■ Text for analysis ■

= = = =

And can you doubt that the Pilgrim fathers--who read their kids to sleep at
night with a chapter from the Old Testament, weren't gripped by the Spirit
of those earlier Jewish vagabonds. Many a moonlit night they must have
peered from the Mayflower deck at the watery wastes that surrounded them
and seen the sands of Sinai instead of the heaving waves. They were Old
Testament-oriented. 

The navigation of both peoples was unfortunate. The English rebels settled
down in the Northeast U.S. -- a land where chicken soup and warm, bubbling
cholent is needed to heat the human body ten months of the year. If only
the Mayflower captain had taken a sharp left and driven down the coast a
couple of days, they would have disembarked at Miami Beach where the living
was easy--where delis and condos crowded the beach instead of wintry woods,
where you could wear sunglasses and underwear instead of smelly bear skin
all year 'round.

Our ancestors made a similar mistake. Even though they wandered around the
Sinai that floated on an underground ocean of oil, they eventually headed
North to the Milk and Honey land of their ancestors. Sure, milk is great as
a natural resource, but to get it you've got to squeeze a wild beast who
wants to keep it. Oil? You make a hole in the ground and with a little help
from a pump, it gushes out and you get rich and you don't get goat hair all
over your High Holiday suit.

No matter. Both wandered found a home. And we American Jews celebrate both
events. On Thanksgiving, remember the Exodus story. You can be sure the
Pilgrims did. But spare me the Matzah, for now.

= = = =

(Body or hand keypoint data)
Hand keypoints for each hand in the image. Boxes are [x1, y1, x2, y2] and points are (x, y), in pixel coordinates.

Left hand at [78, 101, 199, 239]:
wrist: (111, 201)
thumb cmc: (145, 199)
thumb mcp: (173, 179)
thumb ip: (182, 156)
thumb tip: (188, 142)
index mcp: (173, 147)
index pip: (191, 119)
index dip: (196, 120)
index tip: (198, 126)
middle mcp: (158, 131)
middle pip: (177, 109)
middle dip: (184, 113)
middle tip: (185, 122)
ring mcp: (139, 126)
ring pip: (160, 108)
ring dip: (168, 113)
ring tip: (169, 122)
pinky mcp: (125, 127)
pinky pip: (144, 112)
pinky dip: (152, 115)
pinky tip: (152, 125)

= = = =

■ What needs to be done ■
Reproduce the passage of the essay on the Pilgrims and the Exodus from "No matter. Both" up to and including "Matzah, for now.".

■ Result of the exercise ■
No matter. Both wandered found a home. And we American Jews celebrate both
events. On Thanksgiving, remember the Exodus story. You can be sure the
Pilgrims did. But spare me the Matzah, for now.